::: Data to process :::

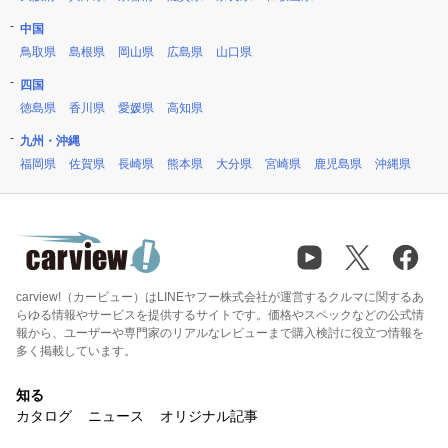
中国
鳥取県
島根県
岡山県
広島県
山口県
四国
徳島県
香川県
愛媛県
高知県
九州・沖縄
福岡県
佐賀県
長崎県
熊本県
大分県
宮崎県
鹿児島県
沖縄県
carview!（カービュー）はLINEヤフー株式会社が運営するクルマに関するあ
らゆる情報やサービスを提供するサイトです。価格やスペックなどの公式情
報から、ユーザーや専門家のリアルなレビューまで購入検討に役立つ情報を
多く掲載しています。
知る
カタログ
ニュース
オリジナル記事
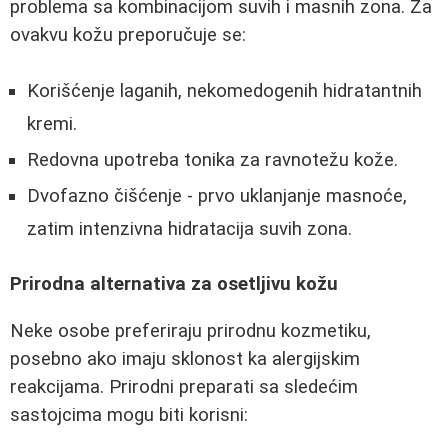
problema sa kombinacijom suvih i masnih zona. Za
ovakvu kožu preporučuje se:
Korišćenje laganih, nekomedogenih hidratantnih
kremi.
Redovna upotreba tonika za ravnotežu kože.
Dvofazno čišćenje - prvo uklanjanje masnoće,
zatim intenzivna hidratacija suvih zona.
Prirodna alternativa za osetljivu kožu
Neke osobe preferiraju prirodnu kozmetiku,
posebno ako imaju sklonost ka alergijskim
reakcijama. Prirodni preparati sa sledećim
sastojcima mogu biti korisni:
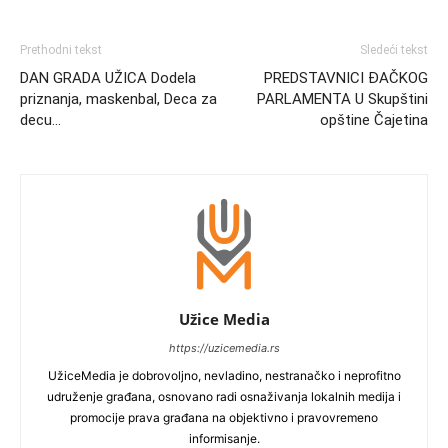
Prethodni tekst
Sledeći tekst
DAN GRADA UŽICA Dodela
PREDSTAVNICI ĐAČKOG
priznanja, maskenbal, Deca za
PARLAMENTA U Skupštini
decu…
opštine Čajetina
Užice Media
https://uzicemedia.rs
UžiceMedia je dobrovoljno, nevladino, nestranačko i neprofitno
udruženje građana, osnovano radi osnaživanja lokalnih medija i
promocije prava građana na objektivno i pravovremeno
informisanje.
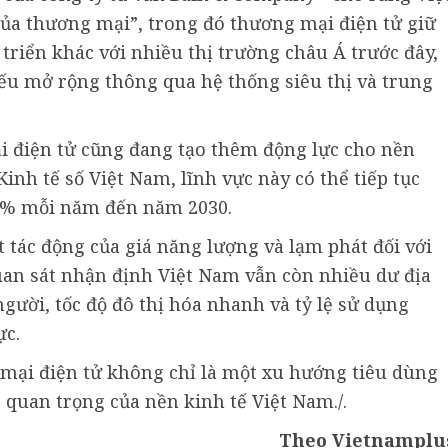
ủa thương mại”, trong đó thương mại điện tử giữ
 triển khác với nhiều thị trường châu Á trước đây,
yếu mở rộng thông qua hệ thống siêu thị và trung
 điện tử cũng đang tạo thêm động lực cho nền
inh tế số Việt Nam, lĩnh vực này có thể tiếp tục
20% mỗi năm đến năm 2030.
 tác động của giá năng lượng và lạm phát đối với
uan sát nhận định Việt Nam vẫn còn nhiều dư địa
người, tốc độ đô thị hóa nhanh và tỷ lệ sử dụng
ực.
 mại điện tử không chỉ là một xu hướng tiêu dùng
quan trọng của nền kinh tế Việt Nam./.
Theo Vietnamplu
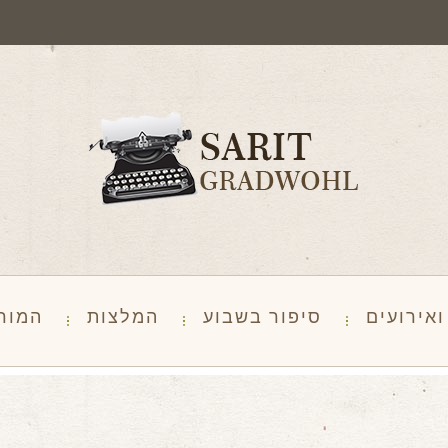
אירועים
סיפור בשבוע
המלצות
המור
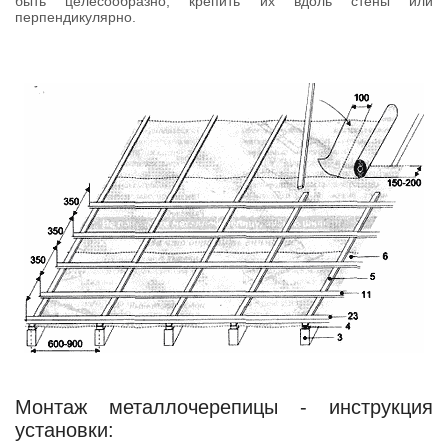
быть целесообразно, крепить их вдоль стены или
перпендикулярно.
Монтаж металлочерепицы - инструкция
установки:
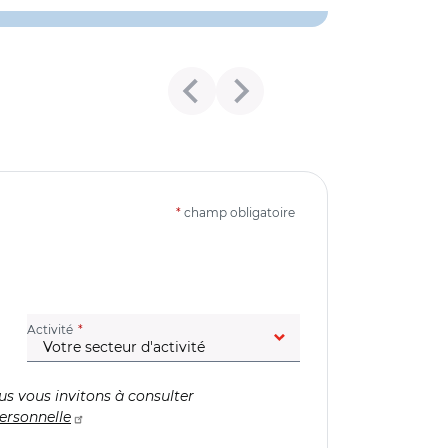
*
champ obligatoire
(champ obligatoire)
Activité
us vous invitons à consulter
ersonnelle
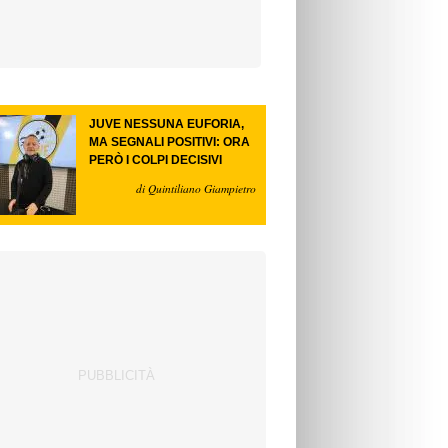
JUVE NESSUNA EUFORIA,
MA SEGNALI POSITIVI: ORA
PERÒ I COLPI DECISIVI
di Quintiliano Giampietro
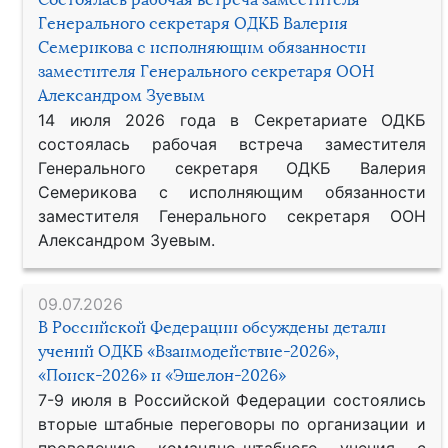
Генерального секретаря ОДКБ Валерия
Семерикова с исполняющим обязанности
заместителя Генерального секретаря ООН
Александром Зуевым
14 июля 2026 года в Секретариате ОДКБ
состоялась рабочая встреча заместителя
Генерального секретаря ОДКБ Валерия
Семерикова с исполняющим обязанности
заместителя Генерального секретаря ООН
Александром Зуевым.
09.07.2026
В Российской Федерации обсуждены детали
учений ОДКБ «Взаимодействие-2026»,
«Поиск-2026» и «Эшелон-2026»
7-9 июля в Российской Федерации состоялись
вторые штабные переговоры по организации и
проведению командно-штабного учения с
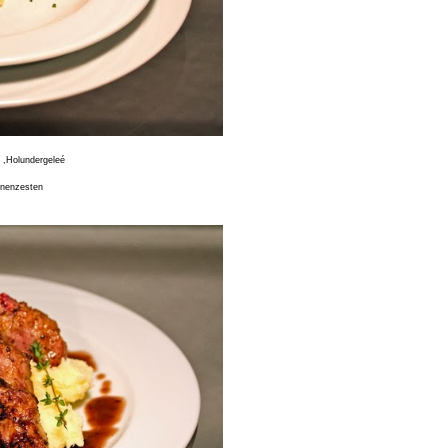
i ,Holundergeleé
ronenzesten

:::

### Activity
Filter the entries and copy each line with "động".

### Output
 điện tử cũng đang tạo thêm động lực cho nền
 tác động của giá năng lượng và lạm phát đối với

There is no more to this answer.